-- INFORMATION PROVIDED follows --

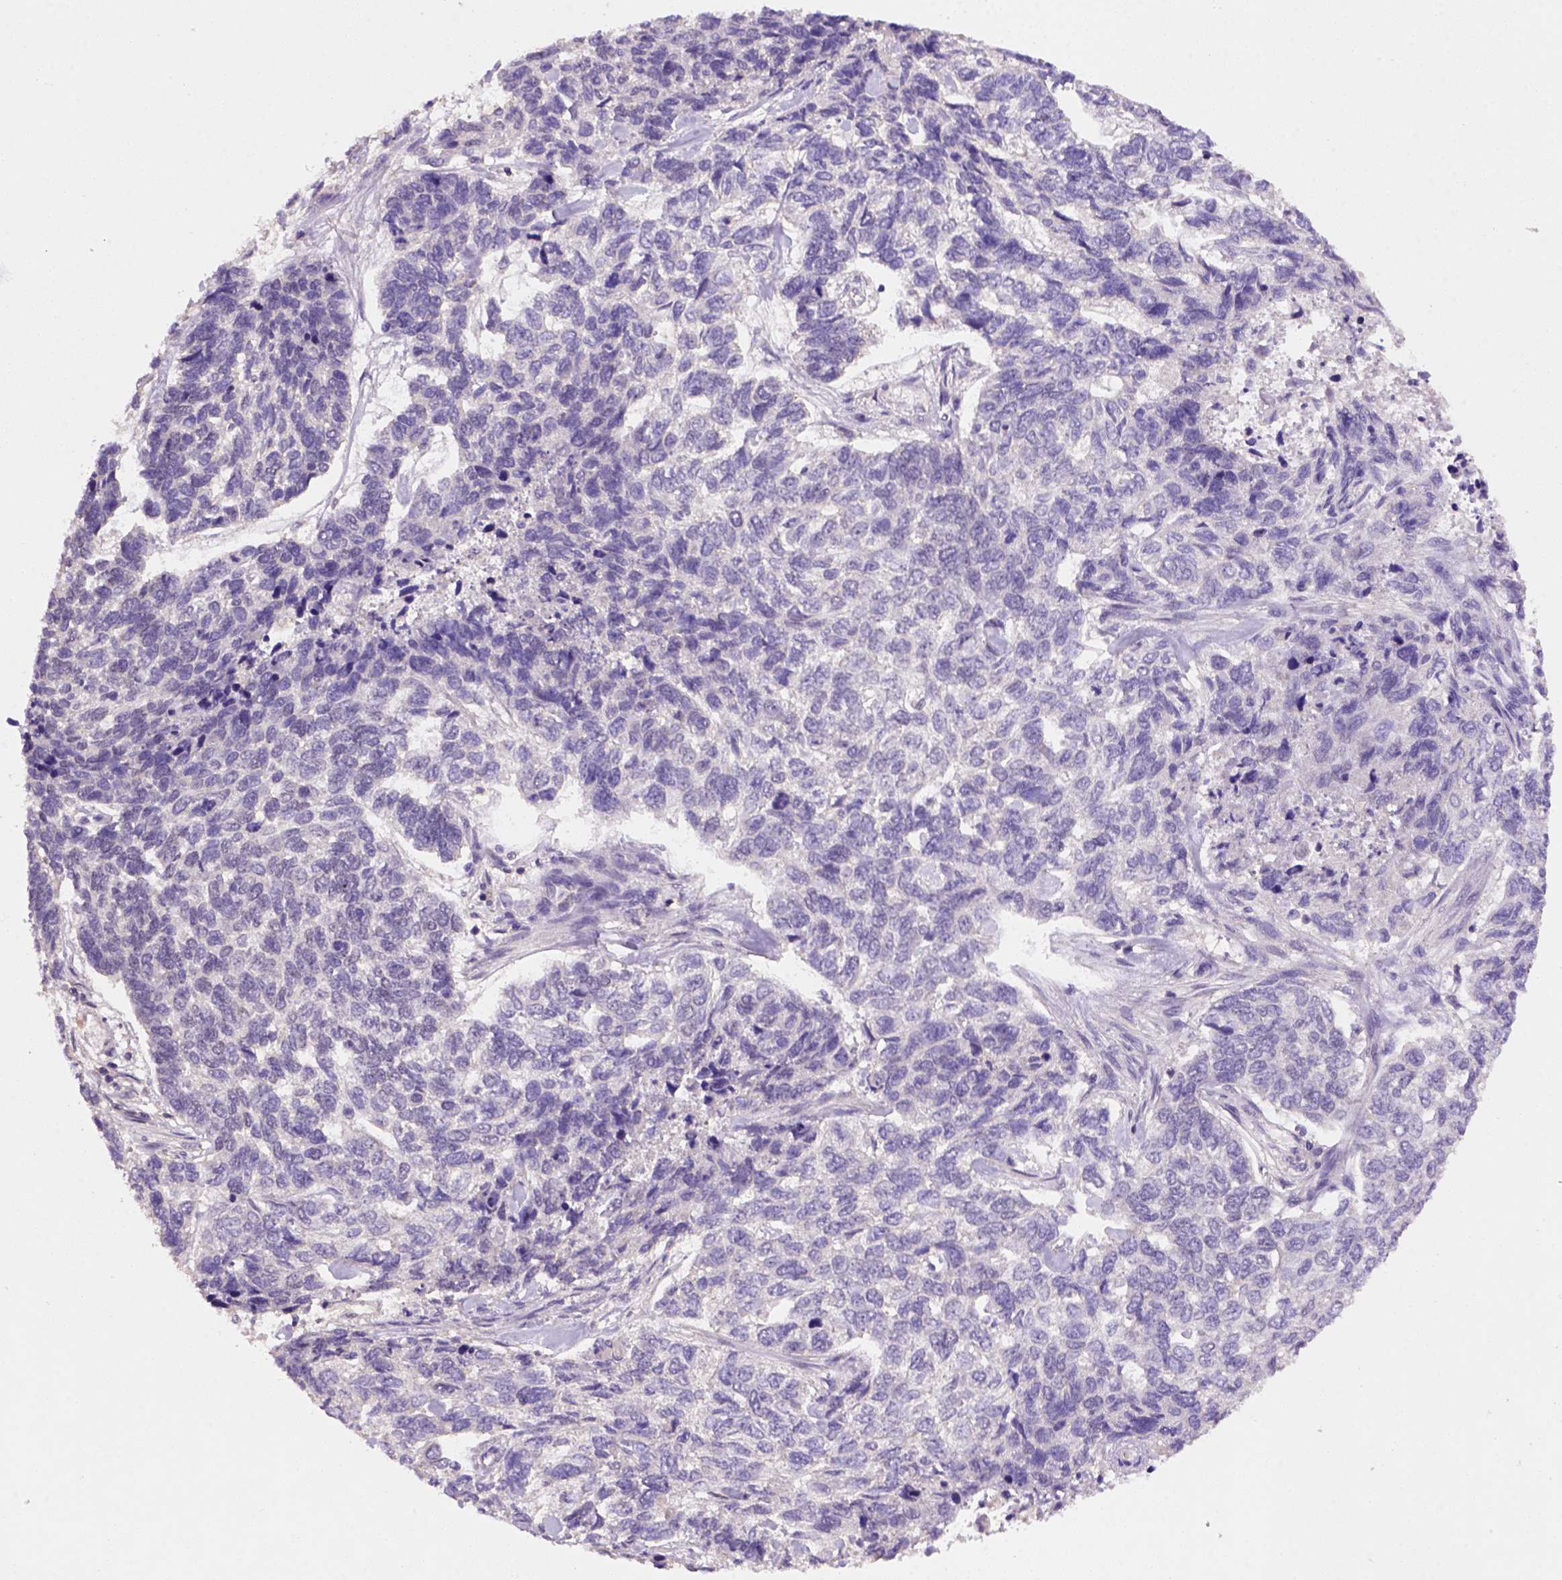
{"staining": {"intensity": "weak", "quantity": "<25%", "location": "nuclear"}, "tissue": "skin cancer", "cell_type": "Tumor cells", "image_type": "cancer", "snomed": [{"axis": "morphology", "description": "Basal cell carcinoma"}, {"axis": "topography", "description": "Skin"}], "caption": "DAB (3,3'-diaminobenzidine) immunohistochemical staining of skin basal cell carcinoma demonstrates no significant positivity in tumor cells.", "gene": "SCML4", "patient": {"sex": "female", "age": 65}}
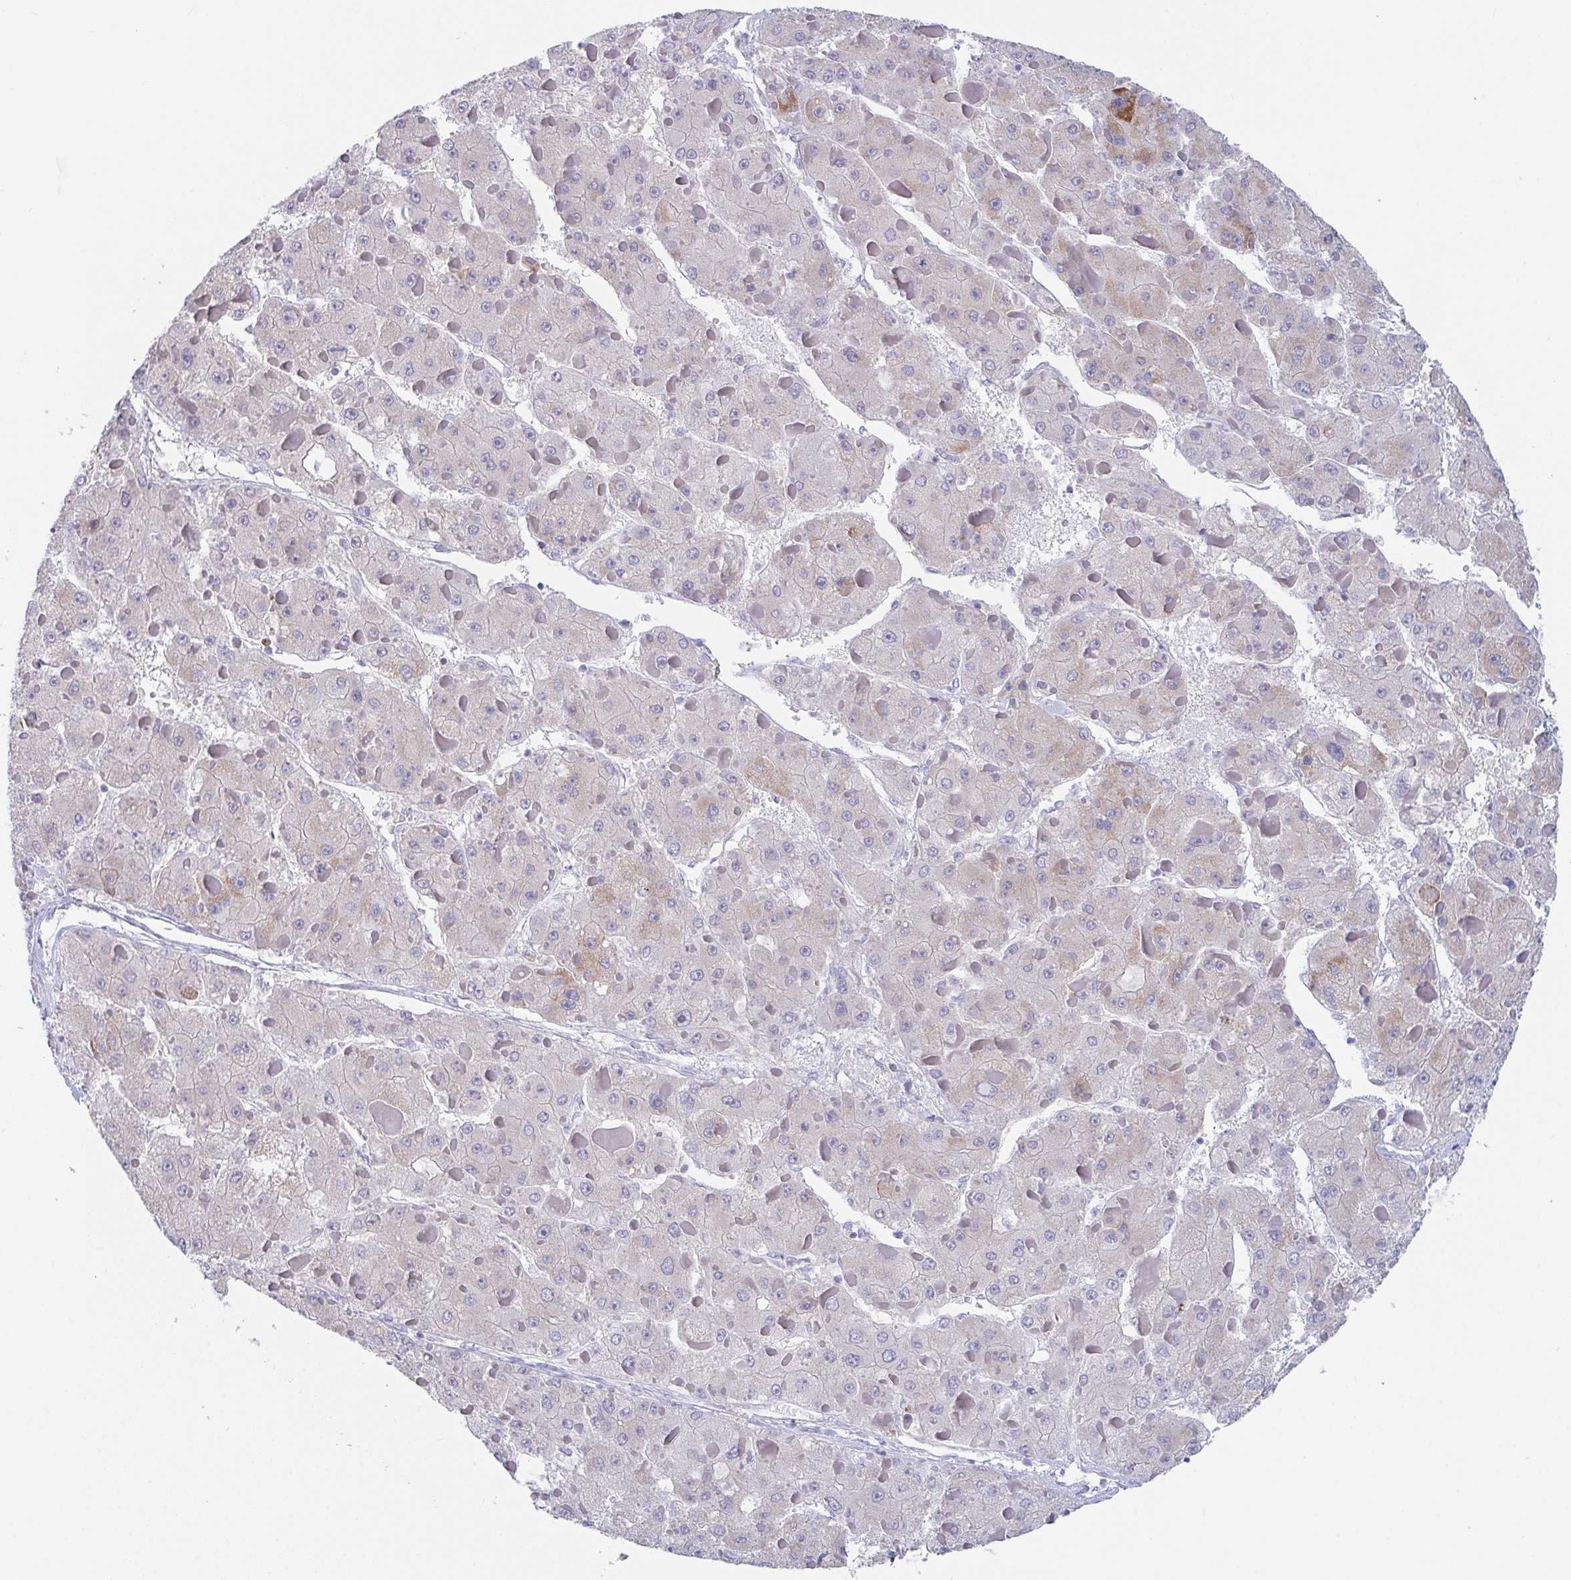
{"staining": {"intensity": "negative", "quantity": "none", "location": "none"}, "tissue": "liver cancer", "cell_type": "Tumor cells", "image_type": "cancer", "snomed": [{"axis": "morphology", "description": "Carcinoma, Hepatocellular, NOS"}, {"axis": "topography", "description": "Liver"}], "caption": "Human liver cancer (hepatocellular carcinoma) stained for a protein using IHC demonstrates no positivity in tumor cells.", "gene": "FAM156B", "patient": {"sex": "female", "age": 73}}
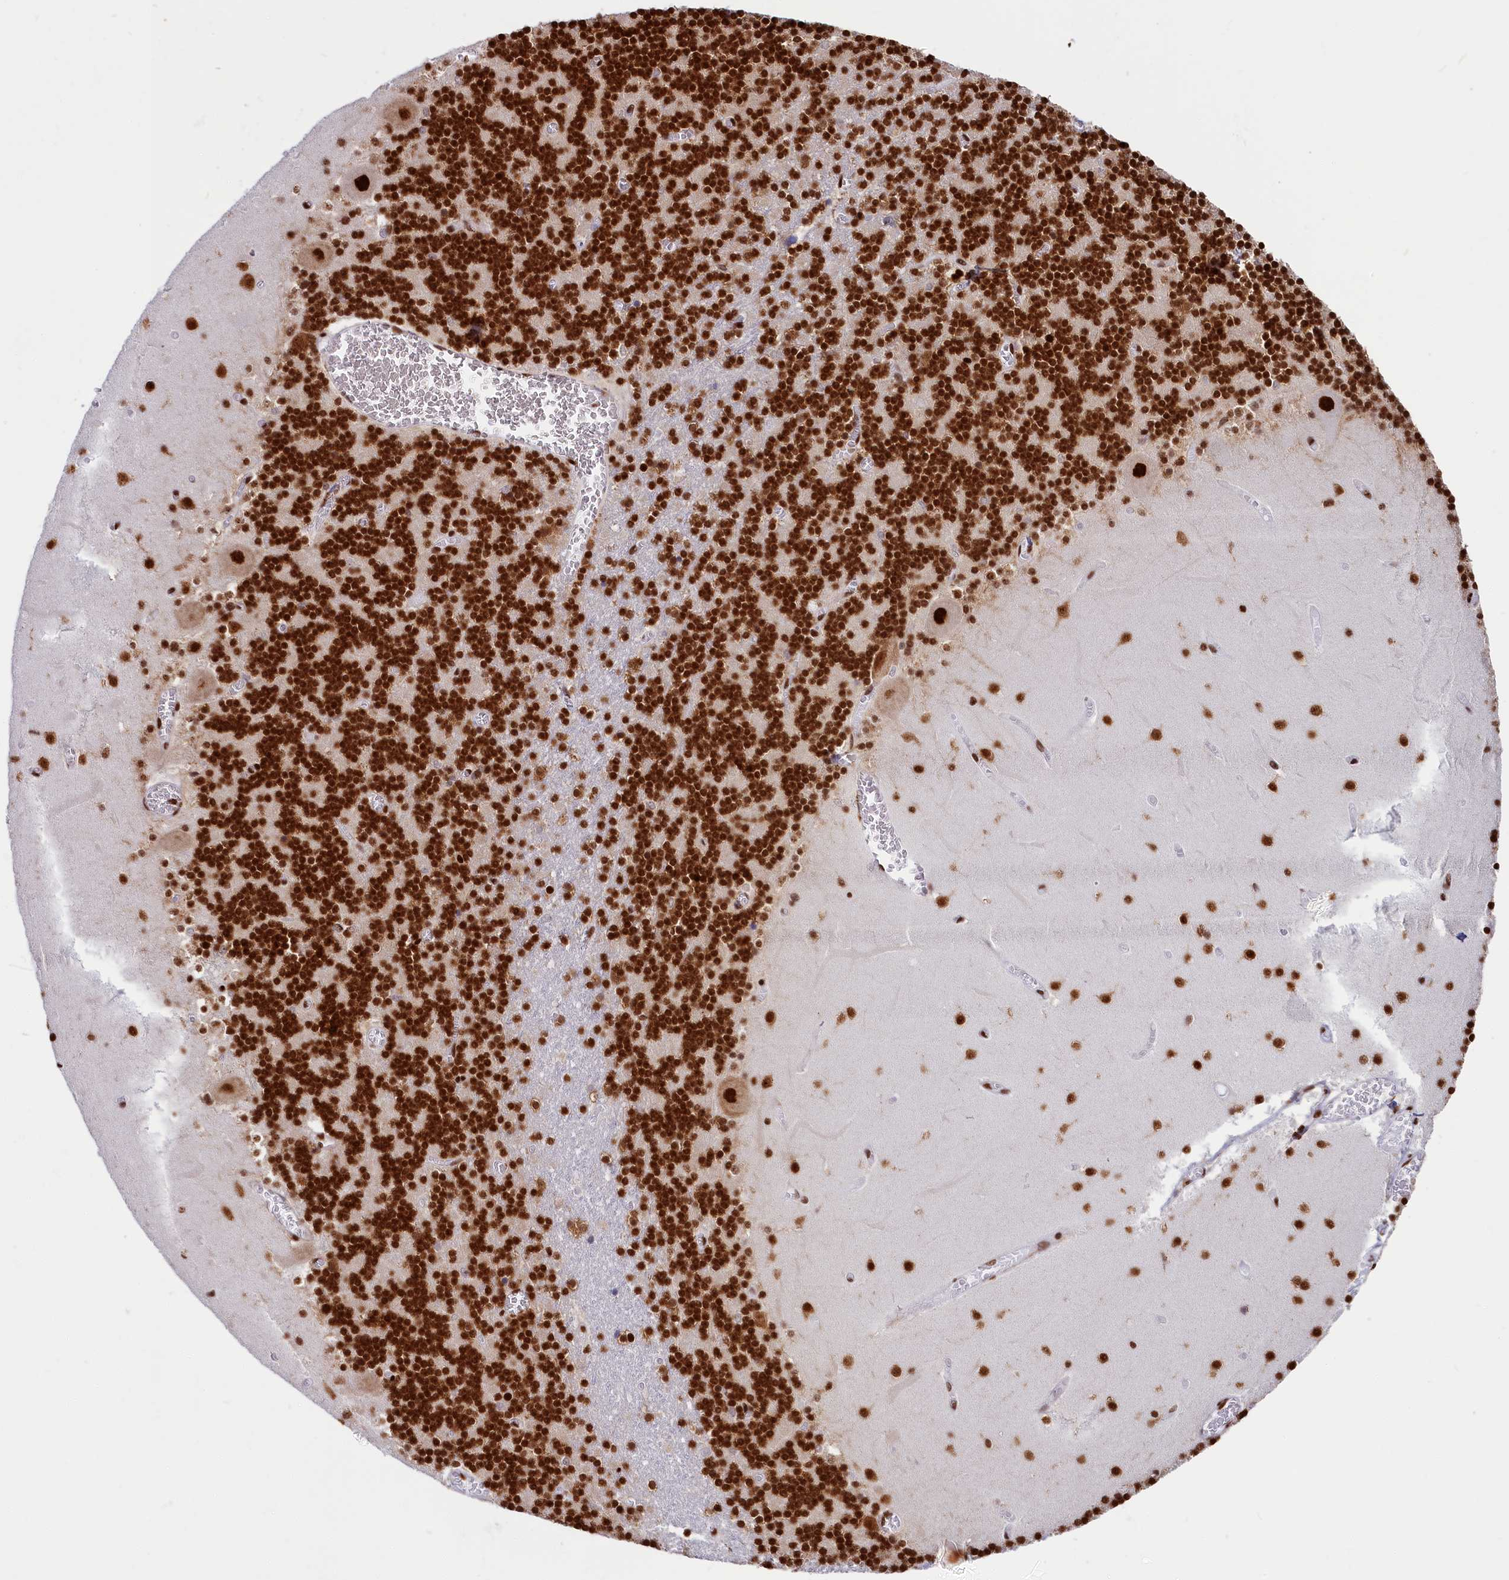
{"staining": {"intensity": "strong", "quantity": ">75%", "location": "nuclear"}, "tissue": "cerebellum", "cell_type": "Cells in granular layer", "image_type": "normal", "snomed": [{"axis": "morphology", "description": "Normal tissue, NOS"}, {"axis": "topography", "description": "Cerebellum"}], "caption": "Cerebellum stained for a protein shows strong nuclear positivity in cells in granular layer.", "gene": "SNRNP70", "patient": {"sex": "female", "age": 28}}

-- INFORMATION PROVIDED concluded --

# INSTRUCTIONS FOR THE TASK
Could the listing above be transcribed exactly, with the pictures left out?

# FINISHED EXERCISE
{"staining": {"intensity": "weak", "quantity": "<25%", "location": "nuclear"}, "tissue": "skin cancer", "cell_type": "Tumor cells", "image_type": "cancer", "snomed": [{"axis": "morphology", "description": "Basal cell carcinoma"}, {"axis": "topography", "description": "Skin"}], "caption": "DAB (3,3'-diaminobenzidine) immunohistochemical staining of skin basal cell carcinoma demonstrates no significant positivity in tumor cells.", "gene": "SCML4", "patient": {"sex": "female", "age": 65}}
{"staining": {"intensity": "negative", "quantity": "none", "location": "none"}, "tissue": "liver cancer", "cell_type": "Tumor cells", "image_type": "cancer", "snomed": [{"axis": "morphology", "description": "Carcinoma, Hepatocellular, NOS"}, {"axis": "topography", "description": "Liver"}], "caption": "Human liver cancer (hepatocellular carcinoma) stained for a protein using IHC demonstrates no positivity in tumor cells.", "gene": "FAM156B", "patient": {"sex": "female", "age": 73}}
{"staining": {"intensity": "strong", "quantity": ">75%", "location": "nuclear"}, "tissue": "cerebellum", "cell_type": "Cells in granular layer", "image_type": "normal", "snomed": [{"axis": "morphology", "description": "Normal tissue, NOS"}, {"axis": "topography", "description": "Cerebellum"}], "caption": "Cerebellum stained for a protein shows strong nuclear positivity in cells in granular layer.", "gene": "SNRNP70", "patient": {"sex": "female", "age": 28}}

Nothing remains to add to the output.